Türkiye'de ise bu cehalet başka bir seviyeye varmış durumda. Çünkü Türkiye dünyada dmeokrasi ile yönetilip insanların ezberciliğe ve sorgulamamaya zorlandığı tek ülke muhtemelen.
Toplamda konuşma dilinde ortalama 250 kelime kullanarak hayatınını sürdüren bir toplumuz. Gündelik konuşma kelimeleri dışında isim ve fiiller dışında kavramsal kelime olarak nerdeyse insanlar hiç bir şey bilmiyor veya eksik ve yanlış biliyoruz.
Bunun sonucundada doğru ve mantıklı şekilde düşünemiyor ve analiz yapıp doğru bulamıyoruz. Sokak röportajlarında gördüğünüz üzere bazı insanlar eğitimli olmasına rağmen son derece cahil ve tutarsız ve gerçeklerden uzaklar.
Örneğin "açılım" kelimesi bir kavram yani bir soyut ifade ve düşünceleri geniş bir anlamda anlatmayı ve anlamayı ifade eder.. Ama Youtube'da aldığı ürünü tanıtmak için video çeken bazı insanlar sırf havalı değil diye "açılış" yerine "açılım" diyebiliyorlar. "Kürt açılımı" ile "kutu açılımı" aynı kelimelerle ifade edilmeye çalışılıyor.

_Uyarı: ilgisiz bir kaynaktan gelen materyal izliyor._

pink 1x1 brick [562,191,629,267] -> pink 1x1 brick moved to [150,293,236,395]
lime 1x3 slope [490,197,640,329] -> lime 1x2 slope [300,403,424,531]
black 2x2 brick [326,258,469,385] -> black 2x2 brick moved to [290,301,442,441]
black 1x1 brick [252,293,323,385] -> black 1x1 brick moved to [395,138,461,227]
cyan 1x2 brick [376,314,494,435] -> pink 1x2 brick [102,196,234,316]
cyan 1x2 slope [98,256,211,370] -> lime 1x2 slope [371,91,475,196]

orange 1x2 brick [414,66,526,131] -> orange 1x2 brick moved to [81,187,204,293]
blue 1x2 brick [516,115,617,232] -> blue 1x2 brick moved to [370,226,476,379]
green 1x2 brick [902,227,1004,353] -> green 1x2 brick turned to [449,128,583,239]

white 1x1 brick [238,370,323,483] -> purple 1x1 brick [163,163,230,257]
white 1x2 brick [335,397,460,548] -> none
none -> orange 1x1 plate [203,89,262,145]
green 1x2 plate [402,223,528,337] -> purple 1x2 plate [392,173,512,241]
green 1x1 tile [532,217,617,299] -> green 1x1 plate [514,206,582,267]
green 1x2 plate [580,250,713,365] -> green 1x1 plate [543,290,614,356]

Bir başka örnek olarak, askerin siyasete müdehalesinin ve askeri yönetimi doğru bulan ideoloji olan militarizme biz "askeri vesayet" diyerek yumuşatmışız ve manipüle etmişiz adeta ve normalleştirmişzi veya başka bir düzleme koymuşuz. Oysa askerin siyasete dahil olduğu tüm eylemlere militarizm demek gerekir.
Bunun dışında mesela ülkemizdeki, kadın cinayetleri hakkında konuşup, erkeklerin kadınları istedikleri kalıba sokmaya ve istedikleri gibi yaşatmaya zorlamasını ve bunu yapamayınca da kadınları öldürmesini bir kavramla bile ifade edemiyor koskoca aydınlarımız siyasilerimiz ve halkımız.. Kadın cinayetini konuşup erkeklerin bu zorbalığına ve şiddetine "eril faşizm" dememek çok acı ve daha doğrusu %90'ımızın eril kelimesinin ve eril faşizm kavramlarını bilmiyor oluşumuz çok vahim
Bunlar çoğaltılabilir. Temel siyasi ideolojilerin anlamını bile; kapitalizmin veya liberalizmin anlamını da bilmeyen insanlarız.
Kana kırmızı rengini veren maddenin ismini bilmediği halde sorulduğunda sırf uyanıklık ve bir fikri olması için "vişne" diye cevap veren bir toplumuz.
En kötü yanı da bu. Bilmediğimiz şeyi manipüle etme isteğimiz. Suyu bulandırarak kendi cehaletini aptallığını görünmez hale getirme çabası. Bu öyle bir hala varmış ki artık sadece bilmediklerimizi değil yaptığımız haksızlıkları ve suçları da manipüle etmeye çalışıyor ve bundan kaba saba bir haz da duyuyoruz.
Bunu çok az kitap okumak veya hiç okumamakla açıklayan bir aydın görüşü var ama yanlış.
Bunun kitap okumamakla da alakası yok. Kavramsal kültür de genel kültürün içindedir ve bu kitap okumadan merak ederek araştırarak da elde edilebilir.
Sonuç olarak, ülkemiz de sadece isim ve fiillerle konuşan ve kavramsal kelimeleri konuşmadan insanlarla tartışan bir toplumuz.
Bu yüzden kadın cinayetleri hakkında da siyasiler bir şey yapmıyor çünkü bu olayın arkasındaki ana nedenleri kavramsal düzeyde adlandıran bir tutum yok ne halkta ne aydınlar da ne de siyasilerde.
En çok kullandığımız kavram da manipülasyon çünkü onu en çok yapıyoruz.
Mesela en son bir youtuber'ın agnostisizm üzerinden yarattığı bir tartışma da bile gençler kavramsal olarak felsefi anlamda bir şeyler öğrenmek yerine, işi felsefeden çıkarıp takım taraftarlığına ve holiganizme çevirdiler ve bu yüzden düşünsel olarak gelişemediler.